── Task inputs ──

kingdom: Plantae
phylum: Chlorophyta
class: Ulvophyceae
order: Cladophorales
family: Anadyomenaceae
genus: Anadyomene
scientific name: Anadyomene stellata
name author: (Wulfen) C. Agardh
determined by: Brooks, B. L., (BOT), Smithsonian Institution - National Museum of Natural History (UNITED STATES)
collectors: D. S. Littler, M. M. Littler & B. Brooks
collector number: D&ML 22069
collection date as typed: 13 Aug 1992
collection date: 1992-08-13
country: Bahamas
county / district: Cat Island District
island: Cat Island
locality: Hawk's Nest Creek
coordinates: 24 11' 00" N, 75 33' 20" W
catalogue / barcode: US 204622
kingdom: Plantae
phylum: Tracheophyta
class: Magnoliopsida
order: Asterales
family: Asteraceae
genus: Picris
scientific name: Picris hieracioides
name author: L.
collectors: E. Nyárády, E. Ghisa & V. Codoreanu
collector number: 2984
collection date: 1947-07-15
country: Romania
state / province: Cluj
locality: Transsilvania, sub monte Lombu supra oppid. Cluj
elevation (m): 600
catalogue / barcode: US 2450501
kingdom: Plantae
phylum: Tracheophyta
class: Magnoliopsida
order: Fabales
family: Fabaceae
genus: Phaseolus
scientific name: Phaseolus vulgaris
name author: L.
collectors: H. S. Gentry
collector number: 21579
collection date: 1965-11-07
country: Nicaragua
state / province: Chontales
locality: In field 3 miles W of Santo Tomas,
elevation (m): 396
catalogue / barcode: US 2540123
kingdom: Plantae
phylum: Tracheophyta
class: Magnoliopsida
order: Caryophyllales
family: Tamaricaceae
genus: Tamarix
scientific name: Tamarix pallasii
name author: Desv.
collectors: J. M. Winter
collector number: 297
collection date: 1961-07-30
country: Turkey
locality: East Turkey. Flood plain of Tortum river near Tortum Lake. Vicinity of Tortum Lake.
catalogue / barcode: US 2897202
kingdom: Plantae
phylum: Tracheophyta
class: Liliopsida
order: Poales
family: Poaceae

───

Exercise directions
Format every line of the data above as a numbered list, leaving out any blank lines.

Final answer
1. kingdom: Plantae
2. phylum: Chlorophyta
3. class: Ulvophyceae
4. order: Cladophorales
5. family: Anadyomenaceae
6. genus: Anadyomene
7. scientific name: Anadyomene stellata
8. name author: (Wulfen) C. Agardh
9. determined by: Brooks, B. L., (BOT), Smithsonian Institution - National Museum of Natural History (UNITED STATES)
10. collectors: D. S. Littler, M. M. Littler & B. Brooks
11. collector number: D&ML 22069
12. collection date as typed: 13 Aug 1992
13. collection date: 1992-08-13
14. country: Bahamas
15. county / district: Cat Island District
16. island: Cat Island
17. locality: Hawk's Nest Creek
18. coordinates: 24 11' 00" N, 75 33' 20" W
19. catalogue / barcode: US 204622
20. kingdom: Plantae
21. phylum: Tracheophyta
22. class: Magnoliopsida
23. order: Asterales
24. family: Asteraceae
25. genus: Picris
26. scientific name: Picris hieracioides
27. name author: L.
28. collectors: E. Nyárády, E. Ghisa & V. Codoreanu
29. collector number: 2984
30. collection date: 1947-07-15
31. country: Romania
32. state / province: Cluj
33. locality: Transsilvania, sub monte Lombu supra oppid. Cluj
34. elevation (m): 600
35. catalogue / barcode: US 2450501
36. kingdom: Plantae
37. phylum: Tracheophyta
38. class: Magnoliopsida
39. order: Fabales
40. family: Fabaceae
41. genus: Phaseolus
42. scientific name: Phaseolus vulgaris
43. name author: L.
44. collectors: H. S. Gentry
45. collector number: 21579
46. collection date: 1965-11-07
47. country: Nicaragua
48. state / province: Chontales
49. locality: In field 3 miles W of Santo Tomas,
50. elevation (m): 396
51. catalogue / barcode: US 2540123
52. kingdom: Plantae
53. phylum: Tracheophyta
54. class: Magnoliopsida
55. order: Caryophyllales
56. family: Tamaricaceae
57. genus: Tamarix
58. scientific name: Tamarix pallasii
59. name author: Desv.
60. collectors: J. M. Winter
61. collector number: 297
62. collection date: 1961-07-30
63. country: Turkey
64. locality: East Turkey. Flood plain of Tortum river near Tortum Lake. Vicinity of Tortum Lake.
65. catalogue / barcode: US 2897202
66. kingdom: Plantae
67. phylum: Tracheophyta
68. class: Liliopsida
69. order: Poales
70. family: Poaceae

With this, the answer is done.